─── Text

1. Scope
This is a summary of Qserv's HTTP-based frontend for submitting queries as developed in:
- - DM-42617Getting issue details... STATUS
- - DM-43465Getting issue details... STATUS
- - DM-43497Getting issue details... STATUS
The frontend complements the existing one based on mysql-proxy
.
Key features of the new API:
- It's based on the HTTP protocol.
- Result sets (data and schema) are returned in the JSON objects.
- Both synchronous and asynchronous query submission operations are supported.
- It provides a mechanism for tracking the progress of the asynchronously submitted queries.
- It allows query cancellation.
- It provides the protocol versioning to ensure the integrity of the distributed applications.
2. General guidelines
This section introduces the general guidelines for using the REST services of the frontend.
2.1. JSON
All services regardless of the HTTP method (GET
, POST
, etc.) report results in the JSON objects. The schema of the objects varies depending on a service called. A detailed explanation of the schema can be found in the corresponding sections where the services are explained.
2.2. Error reporting
If a service was able to receive a request it would always return a response with the HTTP code 200. The actual completion status of a request is returned in the JSON
object. The following attributes are related to the completion status:
attr | type | description |
---|---|---|
success | number | The binary flag indicating if the request succeeded:
|
error | string | An explanation of the error (if any). |
error_ext | object | The optional information on the error (if any). The content of the object is request-specific. Details can be found in the reference section of the corresponding request. |
warning | string | The optional warning for on-critical conditions. Note that warnings may be posted for both completed or failed requests. |
Other HTTP codes (3xx, 404, 5xx, etc.) could be also returned by the frontend's HTTP server or intermediate proxy servers.
2.3. Protocol Versioning
Each implementation of the API has a specific version. The version number will change if any changes to the implementation or the API that might affect users will be made. The current document will be also kept updated to reflect the latest available version of the API.
There are two ways the client applications can use the version numbers:
- "pull mode": Ask the frontend explicitly what version it implements and cross-check that number with the one expected by the application.

──────
─── Entries

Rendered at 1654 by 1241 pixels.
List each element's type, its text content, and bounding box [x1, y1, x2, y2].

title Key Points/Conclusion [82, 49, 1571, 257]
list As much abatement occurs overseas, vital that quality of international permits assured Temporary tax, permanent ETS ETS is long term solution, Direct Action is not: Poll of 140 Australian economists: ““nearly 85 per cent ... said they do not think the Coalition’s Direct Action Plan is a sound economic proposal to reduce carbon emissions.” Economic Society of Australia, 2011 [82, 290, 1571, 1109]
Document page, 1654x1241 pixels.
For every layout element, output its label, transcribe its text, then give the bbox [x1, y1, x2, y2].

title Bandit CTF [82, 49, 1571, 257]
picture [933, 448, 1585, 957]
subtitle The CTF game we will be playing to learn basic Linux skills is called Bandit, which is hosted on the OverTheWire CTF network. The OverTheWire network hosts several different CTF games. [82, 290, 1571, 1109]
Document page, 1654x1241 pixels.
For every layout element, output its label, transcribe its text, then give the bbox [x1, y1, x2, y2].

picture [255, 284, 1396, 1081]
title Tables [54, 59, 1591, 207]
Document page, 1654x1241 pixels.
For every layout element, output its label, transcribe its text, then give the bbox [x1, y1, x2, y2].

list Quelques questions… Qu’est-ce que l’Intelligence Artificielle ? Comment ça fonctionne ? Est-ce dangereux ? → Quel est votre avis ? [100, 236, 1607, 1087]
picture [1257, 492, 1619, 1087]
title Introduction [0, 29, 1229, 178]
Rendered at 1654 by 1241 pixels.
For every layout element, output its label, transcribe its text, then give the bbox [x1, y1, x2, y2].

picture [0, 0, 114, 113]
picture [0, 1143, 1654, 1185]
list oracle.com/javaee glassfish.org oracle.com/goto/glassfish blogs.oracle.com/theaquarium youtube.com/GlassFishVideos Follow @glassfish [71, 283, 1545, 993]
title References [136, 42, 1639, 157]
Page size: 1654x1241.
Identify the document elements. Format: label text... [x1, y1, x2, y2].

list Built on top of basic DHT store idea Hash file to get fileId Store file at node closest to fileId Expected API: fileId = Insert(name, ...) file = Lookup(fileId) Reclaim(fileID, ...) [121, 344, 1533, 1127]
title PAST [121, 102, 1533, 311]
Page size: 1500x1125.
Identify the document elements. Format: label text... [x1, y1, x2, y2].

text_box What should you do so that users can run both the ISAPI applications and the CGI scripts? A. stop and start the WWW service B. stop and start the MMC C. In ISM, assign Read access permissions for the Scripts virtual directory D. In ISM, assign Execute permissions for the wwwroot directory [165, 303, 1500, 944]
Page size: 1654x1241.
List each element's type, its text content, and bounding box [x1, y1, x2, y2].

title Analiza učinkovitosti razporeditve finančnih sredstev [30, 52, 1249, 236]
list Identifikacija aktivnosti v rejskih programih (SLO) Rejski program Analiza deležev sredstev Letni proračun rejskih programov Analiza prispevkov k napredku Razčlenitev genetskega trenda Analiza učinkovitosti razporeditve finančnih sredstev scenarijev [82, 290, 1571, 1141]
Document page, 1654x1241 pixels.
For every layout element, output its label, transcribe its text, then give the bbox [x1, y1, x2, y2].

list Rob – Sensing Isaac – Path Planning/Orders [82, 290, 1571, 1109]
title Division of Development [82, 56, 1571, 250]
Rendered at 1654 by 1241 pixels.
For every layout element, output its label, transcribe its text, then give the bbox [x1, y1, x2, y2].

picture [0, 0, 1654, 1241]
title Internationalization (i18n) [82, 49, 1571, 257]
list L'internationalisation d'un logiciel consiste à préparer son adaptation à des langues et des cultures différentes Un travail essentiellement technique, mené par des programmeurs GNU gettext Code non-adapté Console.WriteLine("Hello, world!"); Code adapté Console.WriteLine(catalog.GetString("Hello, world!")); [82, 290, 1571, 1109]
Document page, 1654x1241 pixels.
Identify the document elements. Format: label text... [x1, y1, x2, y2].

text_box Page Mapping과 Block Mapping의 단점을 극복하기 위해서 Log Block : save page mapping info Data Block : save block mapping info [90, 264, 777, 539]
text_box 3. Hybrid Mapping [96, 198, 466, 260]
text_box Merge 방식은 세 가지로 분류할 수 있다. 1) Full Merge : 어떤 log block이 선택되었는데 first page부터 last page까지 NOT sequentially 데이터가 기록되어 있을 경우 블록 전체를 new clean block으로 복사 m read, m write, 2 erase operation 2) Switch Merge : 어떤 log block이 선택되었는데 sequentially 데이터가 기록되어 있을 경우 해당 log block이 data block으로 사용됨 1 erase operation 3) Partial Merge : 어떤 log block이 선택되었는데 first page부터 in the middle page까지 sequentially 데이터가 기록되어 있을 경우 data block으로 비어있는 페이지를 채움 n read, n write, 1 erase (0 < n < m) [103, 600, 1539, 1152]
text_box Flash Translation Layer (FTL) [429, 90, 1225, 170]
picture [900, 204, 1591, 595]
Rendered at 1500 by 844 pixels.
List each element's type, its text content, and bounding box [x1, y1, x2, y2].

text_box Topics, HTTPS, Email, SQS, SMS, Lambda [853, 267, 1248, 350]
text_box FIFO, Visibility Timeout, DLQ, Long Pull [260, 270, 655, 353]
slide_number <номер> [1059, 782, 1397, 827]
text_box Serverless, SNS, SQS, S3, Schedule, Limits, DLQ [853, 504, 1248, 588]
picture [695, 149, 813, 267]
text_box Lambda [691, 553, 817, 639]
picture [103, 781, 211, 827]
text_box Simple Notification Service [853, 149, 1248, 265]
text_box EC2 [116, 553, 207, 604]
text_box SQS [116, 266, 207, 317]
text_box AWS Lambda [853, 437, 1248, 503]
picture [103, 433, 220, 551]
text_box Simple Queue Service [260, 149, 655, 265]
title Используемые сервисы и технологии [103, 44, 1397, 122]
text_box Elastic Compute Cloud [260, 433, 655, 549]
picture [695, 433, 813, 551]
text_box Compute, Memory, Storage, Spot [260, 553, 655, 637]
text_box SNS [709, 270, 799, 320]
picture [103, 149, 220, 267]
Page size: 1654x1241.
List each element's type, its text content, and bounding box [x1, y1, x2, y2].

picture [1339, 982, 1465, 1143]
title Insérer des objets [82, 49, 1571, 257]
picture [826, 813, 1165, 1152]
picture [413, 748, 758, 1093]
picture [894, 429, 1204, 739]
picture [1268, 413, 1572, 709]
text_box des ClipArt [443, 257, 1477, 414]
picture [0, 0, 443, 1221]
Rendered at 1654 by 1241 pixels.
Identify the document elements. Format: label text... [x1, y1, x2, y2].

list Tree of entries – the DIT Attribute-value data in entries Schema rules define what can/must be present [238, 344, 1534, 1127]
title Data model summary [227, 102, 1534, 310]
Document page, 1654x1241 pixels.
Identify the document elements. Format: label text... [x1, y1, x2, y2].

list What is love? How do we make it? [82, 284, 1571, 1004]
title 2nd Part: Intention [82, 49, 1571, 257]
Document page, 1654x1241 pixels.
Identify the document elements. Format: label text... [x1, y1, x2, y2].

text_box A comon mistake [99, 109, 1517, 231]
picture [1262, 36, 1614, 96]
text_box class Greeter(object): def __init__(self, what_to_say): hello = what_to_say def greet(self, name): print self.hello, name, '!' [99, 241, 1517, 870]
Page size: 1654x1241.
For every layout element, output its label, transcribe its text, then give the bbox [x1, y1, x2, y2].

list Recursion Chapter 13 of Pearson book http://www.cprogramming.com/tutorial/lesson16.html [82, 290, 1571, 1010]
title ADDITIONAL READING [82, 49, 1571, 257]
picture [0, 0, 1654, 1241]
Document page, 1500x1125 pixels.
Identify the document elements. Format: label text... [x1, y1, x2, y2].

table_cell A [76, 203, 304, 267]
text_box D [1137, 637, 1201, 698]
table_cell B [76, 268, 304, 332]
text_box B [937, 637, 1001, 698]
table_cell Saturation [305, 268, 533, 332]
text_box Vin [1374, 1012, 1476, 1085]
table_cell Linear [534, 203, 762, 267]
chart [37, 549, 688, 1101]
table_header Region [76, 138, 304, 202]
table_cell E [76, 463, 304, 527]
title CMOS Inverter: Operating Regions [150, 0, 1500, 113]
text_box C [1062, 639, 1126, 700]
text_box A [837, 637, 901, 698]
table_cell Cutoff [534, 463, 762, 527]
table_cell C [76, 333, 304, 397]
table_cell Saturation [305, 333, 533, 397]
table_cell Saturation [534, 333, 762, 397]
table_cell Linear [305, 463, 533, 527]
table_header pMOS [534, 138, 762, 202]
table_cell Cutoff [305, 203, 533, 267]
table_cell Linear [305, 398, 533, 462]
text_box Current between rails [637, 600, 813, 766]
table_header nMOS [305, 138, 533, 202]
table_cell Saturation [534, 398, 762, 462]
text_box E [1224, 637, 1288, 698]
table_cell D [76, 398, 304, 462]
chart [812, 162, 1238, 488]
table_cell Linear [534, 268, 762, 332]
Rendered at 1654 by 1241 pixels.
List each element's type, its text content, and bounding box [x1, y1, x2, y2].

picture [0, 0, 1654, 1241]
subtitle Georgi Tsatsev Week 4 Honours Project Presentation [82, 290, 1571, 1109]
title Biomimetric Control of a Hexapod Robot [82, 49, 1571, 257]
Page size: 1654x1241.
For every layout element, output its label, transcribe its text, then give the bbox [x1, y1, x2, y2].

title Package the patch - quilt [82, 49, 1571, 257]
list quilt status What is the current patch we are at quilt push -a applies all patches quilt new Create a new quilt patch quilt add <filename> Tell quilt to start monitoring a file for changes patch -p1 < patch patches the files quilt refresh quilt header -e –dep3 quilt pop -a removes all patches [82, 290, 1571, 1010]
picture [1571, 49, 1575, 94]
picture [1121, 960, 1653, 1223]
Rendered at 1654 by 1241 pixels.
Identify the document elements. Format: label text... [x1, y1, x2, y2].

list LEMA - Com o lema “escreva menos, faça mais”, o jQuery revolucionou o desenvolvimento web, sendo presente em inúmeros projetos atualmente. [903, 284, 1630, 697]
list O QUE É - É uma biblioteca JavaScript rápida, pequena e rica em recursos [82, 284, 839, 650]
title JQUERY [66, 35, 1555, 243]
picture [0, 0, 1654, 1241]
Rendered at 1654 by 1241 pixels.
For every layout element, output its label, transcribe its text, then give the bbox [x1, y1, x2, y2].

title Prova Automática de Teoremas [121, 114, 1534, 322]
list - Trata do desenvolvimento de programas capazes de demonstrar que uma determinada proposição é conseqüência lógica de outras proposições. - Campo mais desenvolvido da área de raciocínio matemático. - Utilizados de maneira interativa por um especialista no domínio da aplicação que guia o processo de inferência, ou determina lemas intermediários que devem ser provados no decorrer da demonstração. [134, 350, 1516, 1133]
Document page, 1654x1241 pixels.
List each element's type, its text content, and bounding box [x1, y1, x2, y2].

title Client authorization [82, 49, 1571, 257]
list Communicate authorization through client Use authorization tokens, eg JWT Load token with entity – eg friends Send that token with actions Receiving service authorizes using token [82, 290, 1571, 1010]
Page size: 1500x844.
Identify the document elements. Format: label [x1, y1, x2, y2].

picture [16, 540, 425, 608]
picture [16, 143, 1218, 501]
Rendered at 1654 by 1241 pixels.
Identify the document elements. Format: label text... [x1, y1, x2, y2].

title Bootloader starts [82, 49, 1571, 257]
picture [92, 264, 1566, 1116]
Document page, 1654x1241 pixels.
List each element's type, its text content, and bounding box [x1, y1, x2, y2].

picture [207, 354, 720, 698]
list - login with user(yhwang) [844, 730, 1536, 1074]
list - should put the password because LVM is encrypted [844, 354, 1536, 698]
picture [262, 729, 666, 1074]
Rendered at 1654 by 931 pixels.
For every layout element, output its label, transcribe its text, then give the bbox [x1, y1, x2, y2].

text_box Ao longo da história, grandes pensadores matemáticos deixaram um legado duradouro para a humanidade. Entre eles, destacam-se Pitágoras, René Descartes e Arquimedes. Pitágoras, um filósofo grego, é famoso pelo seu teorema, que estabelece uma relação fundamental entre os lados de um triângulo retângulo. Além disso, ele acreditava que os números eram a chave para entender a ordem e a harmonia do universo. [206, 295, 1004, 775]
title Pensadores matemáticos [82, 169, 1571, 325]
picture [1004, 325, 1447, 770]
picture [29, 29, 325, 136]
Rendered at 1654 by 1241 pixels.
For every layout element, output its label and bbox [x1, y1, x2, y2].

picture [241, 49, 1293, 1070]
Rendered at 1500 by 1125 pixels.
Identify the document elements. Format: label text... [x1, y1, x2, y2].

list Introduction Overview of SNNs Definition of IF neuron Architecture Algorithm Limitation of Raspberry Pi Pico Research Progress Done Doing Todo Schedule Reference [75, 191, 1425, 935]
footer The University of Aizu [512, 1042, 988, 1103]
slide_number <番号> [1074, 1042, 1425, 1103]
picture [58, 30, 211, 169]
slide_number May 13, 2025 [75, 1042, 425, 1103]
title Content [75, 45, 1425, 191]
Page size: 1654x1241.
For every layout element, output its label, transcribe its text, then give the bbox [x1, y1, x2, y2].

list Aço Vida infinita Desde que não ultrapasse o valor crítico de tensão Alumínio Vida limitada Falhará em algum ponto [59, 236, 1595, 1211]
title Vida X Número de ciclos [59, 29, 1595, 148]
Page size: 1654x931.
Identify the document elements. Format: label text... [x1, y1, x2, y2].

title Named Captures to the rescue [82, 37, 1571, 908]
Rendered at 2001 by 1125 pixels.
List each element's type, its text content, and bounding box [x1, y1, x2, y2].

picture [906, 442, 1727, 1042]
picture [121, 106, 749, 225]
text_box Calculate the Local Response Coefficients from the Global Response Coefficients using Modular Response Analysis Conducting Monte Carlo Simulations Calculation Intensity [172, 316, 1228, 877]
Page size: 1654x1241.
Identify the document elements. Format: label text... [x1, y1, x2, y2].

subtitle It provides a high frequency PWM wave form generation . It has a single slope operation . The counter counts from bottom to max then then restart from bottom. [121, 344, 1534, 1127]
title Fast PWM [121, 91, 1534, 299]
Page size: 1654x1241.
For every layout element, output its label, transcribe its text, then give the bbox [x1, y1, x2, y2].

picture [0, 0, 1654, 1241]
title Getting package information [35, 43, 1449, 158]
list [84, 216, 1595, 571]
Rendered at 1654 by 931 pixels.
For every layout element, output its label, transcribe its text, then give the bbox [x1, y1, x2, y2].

──────

Parts of the exercise:
**A.** Answer these questions from the Qserv frontend summary:
(i) Which HTTP code does a service always return if it was able to receive a request?
(ii) In what objects are result sets returned?
(iii) The new frontend complements an existing one based on what?
**B.** Copy out, word for word, the stretch of rows from the start of the rows through the line containing "subtitle The CTF".

The answers:
**A.**
(i) 200
(ii) JSON objects
(iii) mysql-proxy

**B.**
Rendered at 1654 by 1241 pixels.
List each element's type, its text content, and bounding box [x1, y1, x2, y2].

title Key Points/Conclusion [82, 49, 1571, 257]
list As much abatement occurs overseas, vital that quality of international permits assured Temporary tax, permanent ETS ETS is long term solution, Direct Action is not: Poll of 140 Australian economists: ““nearly 85 per cent ... said they do not think the Coalition’s Direct Action Plan is a sound economic proposal to reduce carbon emissions.” Economic Society of Australia, 2011 [82, 290, 1571, 1109]
Document page, 1654x1241 pixels.
For every layout element, output its label, transcribe its text, then give the bbox [x1, y1, x2, y2].

title Bandit CTF [82, 49, 1571, 257]
picture [933, 448, 1585, 957]
subtitle The CTF game we will be playing to learn basic Linux skills is called Bandit, which is hosted on the OverTheWire CTF network. The OverTheWire network hosts several different CTF games. [82, 290, 1571, 1109]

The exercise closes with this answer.